> _Action item_
Look through the data for the string "Meter". Copy every line where it is found.

> _Data for this exercise_
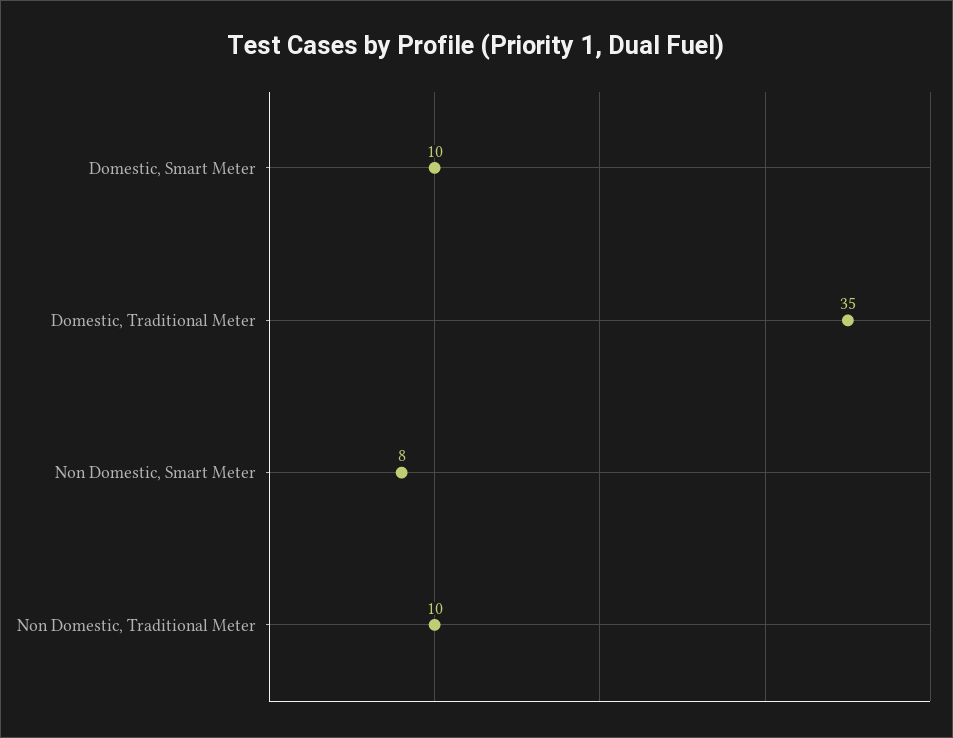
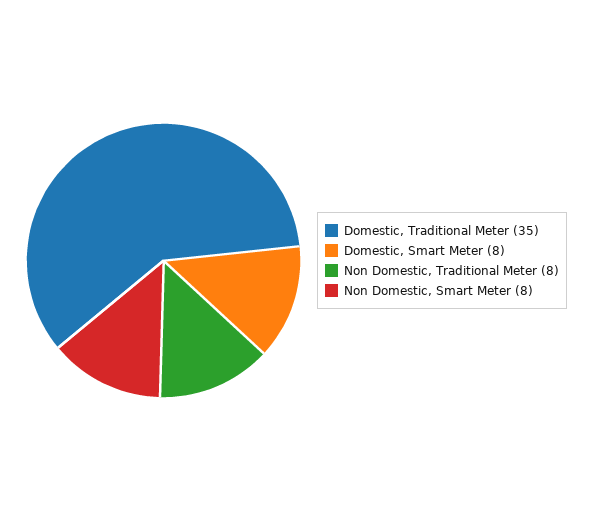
  {
-   "Domestic, Smart Meter": 10,
+   "Domestic, Smart Meter": 8,
    "Domestic, Traditional Meter": 35,
    "Non Domestic, Smart Meter": 8,
-   "Non Domestic, Traditional Meter": 10
+   "Non Domestic, Traditional Meter": 8
  }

> _Output of the exercise_
-   "Domestic, Smart Meter": 10,
+   "Domestic, Smart Meter": 8,
    "Domestic, Traditional Meter": 35,
    "Non Domestic, Smart Meter": 8,
-   "Non Domestic, Traditional Meter": 10
+   "Non Domestic, Traditional Meter": 8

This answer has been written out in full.